La Commune doit-elle refuser un permis faute de desserte suffisante d’un programme immobilier ?

Par Me Laurent GIMALAC, Docteur en droit et Avocat spécialiste en droit de l'environnement. 


Avec la pression démographique et foncière qui en est le corollaire, il n’est pas rare que de vastes projets de lotissements (ou logements sociaux) viennent chambouler des zones résidentielles et risquent d’apporter un lot important de nuisances : engins de chantier, puis le passage de nombreux véhicules, la perte d’un cadre de vie.

Mais la notion de cadre de vie n’est pas toujours interprétée de la même manière par les services de l’urbanisme et les habitants du quartier. Les premiers font application de la carte communale, ou du PLU… les habitants font référence à l’existant… ce qui n’est pas toujours la même chose.

Le premier responsable est - a priori - le Maire : la délivrance des permis de construire relève de sa compétence, en vertu de l’article L 222-1 du code de l’urbanisme. 

Il doit s’assurer que le permis délivré l'est en conformité avec le PLU de sa commune.

Pour cela il conviendra de se référer au secteur du projet par rapport à la carte annexée au PLU (zonage) et aux règles de densité qui s’y rapportent.

Bien souvent c’est à cette occasion, que les riverains découvrent avec stupéfaction ce qu’est réellement une « urbanisation mesurée »… qui permet par exemple la construction de petits immeubles de 10 m de hauteur.

Il reste que la densité autorisée n’est pas tout et que le pétitionnaire doit également s’assurer de la desserte de son projet.

L'Art. R. 111-5  du Code de l’urbanisme précise que :

« Le projet peut être refusé sur des terrains qui ne seraient pas desservis par des voies publiques ou privées dans des conditions répondant à son importance ou à la destination des constructions ou des aménagements envisagés, et notamment si les caractéristiques de ces voies rendent difficile la circulation ou l’utilisation des engins de lutte contre l’incendie.

Il peut également être refusé ou n'être accepté que sous réserve de prescriptions spéciales si les accès présentent un risque pour la sécurité des usagers des voies publiques ou pour celle des personnes utilisant ces accès. Cette sécurité doit être appréciée compte tenu, notamment, de la position des accès, de leur configuration ainsi que de la nature et de l’intensité du trafic »

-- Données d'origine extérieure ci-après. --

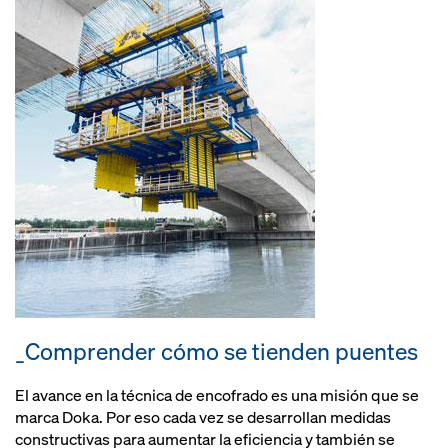
_Comprender cómo se tienden puentes
El avance en la técnica de encofrado es una misión que se
marca Doka. Por eso cada vez se desarrollan medidas
constructivas para aumentar la eficiencia y también se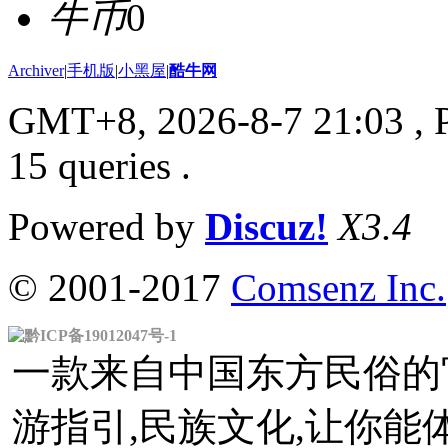
牛币
0
Archiver
|
手机版
|
小黑屋
|
酷牛网
GMT+8, 2026-8-7 21:03
, 
15 queries .
Powered by
Discuz!
X3.4
© 2001-2017
Comsenz Inc.
黔ICP备19012047号-1
一款来自中国东方民俗的官
游指引,民族文化,让你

Il incombe au Maire de s’assurer de l’existence d’une desserte suffisante de la parcelle par une voie ouverte à la circulation publique et, de l’existence d'un titre créant une servitude de passage donnant accès à cette voie (CAA Marseille, 18 janv. 2018, Cne de Berre-l’Étang, n° 16MA03427). 

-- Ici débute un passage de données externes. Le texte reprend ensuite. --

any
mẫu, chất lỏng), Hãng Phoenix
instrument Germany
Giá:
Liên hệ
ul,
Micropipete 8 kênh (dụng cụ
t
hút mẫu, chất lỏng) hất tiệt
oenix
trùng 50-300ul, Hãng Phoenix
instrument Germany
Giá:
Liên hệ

La règle n’est cependant applicable qu’à la desserte du terrain, pas à la desserte à l’intérieur du terrain des constructions.

Un grand nombre de véhicules peut justifier également que le passage soit suffisamment large pour permettre leur croisement.

Il faudra également démontrer que les véhicules de lutte contre l’incendie pourront se rendre sur les lieux en cas d’alerte.

En revanche, « la circonstance que la réalisation d’un projet portant sur 28 appartements et 3 commerces est susceptible d’accroître l'importance de la circulation de la rue n'est pas de nature à entacher le permis de construire d'illégalité dès lors que la voie concernée présente une largeur de 7 m de large, qu'est prévu son élargissement partiel à 12 m au droit de l'immeuble projeté" (CAA Marseille, 4 déc. 2009, Smara et a. c/ Cne de Nice, n° 07MA02086).

Pour vérifier si un accès est praticable, le juge pourra rendre sa décision en tenant compte de l’absence de visibilité, de l’existence ou pas de feux tricolores (CAA Nantes, 18 déc. 1996, Santos) ou de l’importance du trafic, de l’étroitesse de la voie, de l’absence de trottoir, de l'interdiction ou de l'autorisation de circuler des poids lourds et du non-respect en fait des règles de stationnement (CAA Nantes, 26 janv. 1995, Cne de Douvres-la-Délivrance).

Il y a donc ici matière pour les opposants à un projet immobilier d’ampleur pour contester l’autorisation donnée par le Maire ou le préfet en s’appuyant sur les règles régissant les accès.



Me Laurent Gimalac, Docteur en droit de l’environnement,

Avocat spécialiste en droit de l’environnement (Paris et Côte d’azur).